From Moravia we learned that he didn’t like nice people, he preferred to hang out with the poor boys he met in the suburbs who were hard-edged and didn’t quite fit into society. He identfied very much with thieves. He was considered by some to be one of the great intellectual poets of the 1950s, having received much recognition for his ‘Gramsci’s Ashes.’ Moravia goes on to say that he had a yearning for Italy to have a leftist point of view, to go back to the glory days of the Roman Empire and the Renaissance. Macciochi tells how he was a Communist but was forced to resign from the party after going to court many times, accused of homosexuality and corrupting the morals of minors. She found him to be non-dogmatic philosopher, trying to appeal to the common man on the grounds that their life could be ideal. He felt that mass culture was killing the people with its consumerism and materialistic messages. Through Laura Betti’s eyes we sample a few of his films and how he interacted with the film people.

Pasolini idolized Fellini whom he wrote scripts for and who gave him a chance to shoot a film for the first time, but the script was not accepted by Fellini as a good enough work for him to use. The result was that Pasolini left Fellini and made his directorial debut in a film which covered the seamy side of life in Rome, Accattone (1961). It was different in style than other films at the time and was received very well by the critics. He concentrated on films during this period; The Gospel According to St. Matthew (1964) exemplifies the mystic preachings of Christ, as he politically rails against an unjust society that condones waste and corruption. For Pasolini’s Christ, sin is only a crime against daily servitude. Oedipus Rex (1967) was the film that was closest in nature to his upbringing, where the hero slays his father and sleeps with his mother. The film turned out to be visually satisfying to audiences, though not pleasing all the critics. The last film he made, was his most controversial and decadent, Salo (1975). Here he decides to tell the truth as it is–not as he imagines it is. For him, the consumer culture must keep selling their product. He compares it with Hitler’s need to collect human bodies.

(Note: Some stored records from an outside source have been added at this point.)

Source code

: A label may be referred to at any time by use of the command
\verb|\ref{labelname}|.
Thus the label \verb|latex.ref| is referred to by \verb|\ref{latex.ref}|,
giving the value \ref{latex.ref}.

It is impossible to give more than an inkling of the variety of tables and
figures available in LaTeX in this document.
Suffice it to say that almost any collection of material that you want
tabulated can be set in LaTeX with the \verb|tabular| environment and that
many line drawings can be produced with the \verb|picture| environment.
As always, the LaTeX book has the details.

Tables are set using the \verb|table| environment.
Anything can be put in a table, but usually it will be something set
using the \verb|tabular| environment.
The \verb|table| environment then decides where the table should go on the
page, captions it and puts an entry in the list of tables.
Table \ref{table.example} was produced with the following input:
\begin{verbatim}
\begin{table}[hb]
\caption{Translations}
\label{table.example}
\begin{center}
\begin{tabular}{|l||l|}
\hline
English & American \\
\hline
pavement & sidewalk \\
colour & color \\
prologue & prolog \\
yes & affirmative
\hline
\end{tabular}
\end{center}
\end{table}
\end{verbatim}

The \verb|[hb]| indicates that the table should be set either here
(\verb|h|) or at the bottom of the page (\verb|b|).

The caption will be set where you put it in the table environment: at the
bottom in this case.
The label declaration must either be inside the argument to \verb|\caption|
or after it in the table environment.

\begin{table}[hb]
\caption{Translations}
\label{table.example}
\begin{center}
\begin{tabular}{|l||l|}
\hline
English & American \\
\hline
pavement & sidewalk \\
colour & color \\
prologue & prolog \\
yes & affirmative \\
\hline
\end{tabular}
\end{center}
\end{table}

Pasolini attempted to make his point about current Italian society being like fascism (a bit of a stretch!).

That Pasolini should die so violent a death did not surprise everyone; especially, since he led such a non-conformist existence, one where violence always seemed to be a part of his life even though he was not a violent person himself.

The 17-year-old, Pelosi, the accused murderer, was sentenced to 9-years in jail as a youthful offender and the Italian press had a field day vilifying Pasolini for his moral decadence — almost saying that it was his fault, that his homosexuality caused the crime.

Pasolini, the decadent anti-fascist, pro-communist, homosexual artist, is a key figure in trying to come to grips with modern Italy and its many passions; this documentary provides some useful fodder about him, whether you have followed his career fully or not. Interestingly enough he was working on a book about some kind of modern Paul coming to America to sell his religious beliefs, before his brutal murder.

One thing I can say for sure about Pasolini is that he is always interesting, even if he isn’t always understood.